Letter of Luther Bradley, Jan 2 1863, Fifty-First Illinois Infantry

Camp near Murphfreesboro
Jany 2d 1863

My dear Mother

I write you a line from the battlefield to assure you of my safety.

We have had 3 days hard fighting in 2 of which my Regt has been engaged. We have suffered severely, but by God's mercy I have been preserved. Our loss is 65 killed & wounded and is smaller than any other Regt in the Brigade. The Brigade fought splendidly & lost 1/3 its number.

On the morning of Dec 31 we formed line of battle at daylight and were hotly engaged 'till noon. For the first hour we drove the rebels, but finally they outflanked us, owing to the Division on our right giving way. They were new troops & could not stand the fire.1 From this time our division had the whole right to protect & for 3 hours we fought Hardee's whole "Army Corps," holding our position until our ammunition was expended, & we had lost 1/3 our number. Every colonel in the brigade fell except myself. My good horse, Charley, was killed by a shell which burst at his side & carried off his leg and hip. I was on his back at the time but was not touched. Major Davis lost his right arm,2 Lieut. Keith was killed, & 2 captains and 3 lieutenants of the 51st wounded, both my color bearers were killed, & a shell passed through the Regt flag.

Col. Robertson, comdg the Brigade, & Col. Harrington, senior colonel, being killed, the command fell to me, & I brought off the Regts in good order, the enemy pressing us hard. The Rebel Genl Bushrod Johnson with 5 Regts attempted to outflank & cut us off. He broke through our line & threw it into confusion. I was ordered to move up & hold the position at all hazards. After some sharp work with our rifles, I charged them with the 27th & 51st & routed them completely, killing a large number & taking 300 prisoners. This ended the fight on our flank. My gallant Regt behaved nobly, & I am proud of them. Of all that fell in that bloody field not one showed an unmanly trait. I did not hear a murmur from one of them tho' they suffered from every conceivable wound. The sorest trial I ever had was to retreat & leave my wounded men on the field.

General Crittenden has defeated the rebels on the left, & we shall beat them in this affair, no doubt of that. They are contesting the ground most stubbornly, but we must win. Our reinforcements are coming up, and tomorrow or the next day will probably decide the campaign in the West. We have another fiery ordeal to pass through. How many of us will escape God only knows, but we will all do our duty come what may.

I have now 4 Regts & a Battery to manage. The responsibility is not a light one I assure you, & I wish they were in more experienced hands. Fortunately, they are so well drilled they can almost be trusted to fight alone.

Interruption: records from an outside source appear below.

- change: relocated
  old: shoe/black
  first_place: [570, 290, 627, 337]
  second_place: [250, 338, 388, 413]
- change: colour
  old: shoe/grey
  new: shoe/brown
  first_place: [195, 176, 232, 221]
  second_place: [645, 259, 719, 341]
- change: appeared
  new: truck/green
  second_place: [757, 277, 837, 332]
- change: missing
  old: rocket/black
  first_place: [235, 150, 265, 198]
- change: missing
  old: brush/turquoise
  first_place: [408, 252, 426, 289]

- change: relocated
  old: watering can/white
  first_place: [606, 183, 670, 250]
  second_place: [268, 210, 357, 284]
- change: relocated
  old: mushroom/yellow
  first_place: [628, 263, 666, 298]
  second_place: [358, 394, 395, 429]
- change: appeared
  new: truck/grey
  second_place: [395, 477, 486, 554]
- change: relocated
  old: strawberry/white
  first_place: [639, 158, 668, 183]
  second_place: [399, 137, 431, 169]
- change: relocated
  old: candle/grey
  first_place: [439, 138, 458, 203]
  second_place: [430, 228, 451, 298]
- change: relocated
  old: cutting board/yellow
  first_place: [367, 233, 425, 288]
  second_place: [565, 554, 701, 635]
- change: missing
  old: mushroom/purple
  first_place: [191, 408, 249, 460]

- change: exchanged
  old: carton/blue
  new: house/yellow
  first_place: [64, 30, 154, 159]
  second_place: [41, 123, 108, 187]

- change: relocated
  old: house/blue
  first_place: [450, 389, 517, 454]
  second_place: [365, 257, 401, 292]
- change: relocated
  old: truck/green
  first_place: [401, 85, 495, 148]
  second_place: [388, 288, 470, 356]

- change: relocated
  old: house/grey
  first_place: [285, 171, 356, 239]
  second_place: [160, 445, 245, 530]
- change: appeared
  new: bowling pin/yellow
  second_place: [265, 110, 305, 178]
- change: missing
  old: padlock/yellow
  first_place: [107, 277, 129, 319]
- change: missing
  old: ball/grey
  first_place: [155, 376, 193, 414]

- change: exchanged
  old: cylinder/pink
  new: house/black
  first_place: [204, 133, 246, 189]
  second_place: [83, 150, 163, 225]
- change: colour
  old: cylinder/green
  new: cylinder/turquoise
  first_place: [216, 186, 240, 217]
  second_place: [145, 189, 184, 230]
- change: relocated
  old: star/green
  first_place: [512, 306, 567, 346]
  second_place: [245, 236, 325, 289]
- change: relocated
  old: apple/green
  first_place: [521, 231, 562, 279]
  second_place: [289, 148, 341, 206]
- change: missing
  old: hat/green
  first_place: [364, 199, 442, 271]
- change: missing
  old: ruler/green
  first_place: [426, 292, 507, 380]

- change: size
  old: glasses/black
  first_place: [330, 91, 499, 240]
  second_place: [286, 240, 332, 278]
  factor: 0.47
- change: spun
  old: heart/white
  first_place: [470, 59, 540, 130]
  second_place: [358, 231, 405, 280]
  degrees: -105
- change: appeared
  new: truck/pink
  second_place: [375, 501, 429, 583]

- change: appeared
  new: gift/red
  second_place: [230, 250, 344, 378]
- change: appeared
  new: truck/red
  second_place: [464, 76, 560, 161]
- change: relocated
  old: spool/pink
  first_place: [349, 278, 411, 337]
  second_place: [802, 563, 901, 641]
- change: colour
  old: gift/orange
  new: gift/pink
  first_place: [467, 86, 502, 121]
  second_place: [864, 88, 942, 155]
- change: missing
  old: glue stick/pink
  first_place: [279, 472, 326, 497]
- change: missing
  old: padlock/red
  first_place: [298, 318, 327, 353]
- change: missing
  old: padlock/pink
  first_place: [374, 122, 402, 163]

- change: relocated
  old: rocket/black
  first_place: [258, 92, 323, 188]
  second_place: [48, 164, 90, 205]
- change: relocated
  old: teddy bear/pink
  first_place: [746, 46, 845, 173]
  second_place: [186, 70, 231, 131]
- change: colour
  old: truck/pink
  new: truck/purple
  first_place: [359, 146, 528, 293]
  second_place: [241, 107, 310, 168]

Give my best love to Mary, Rebecca, Buel, Lucius & the children. Hoping we may all meet again safe & well.

Yours ever

Luther P. Bradley Papers, United States Army Military History Institute, Carlisle, Pennsylvania.

1Rather, as events later revealed, the troops on the right, due to sleepy generalship, were driven from the field by an early morning surprise attack.
2As it turned out, Davis kept the arm, but it was well over half a year before he returned to the regiment.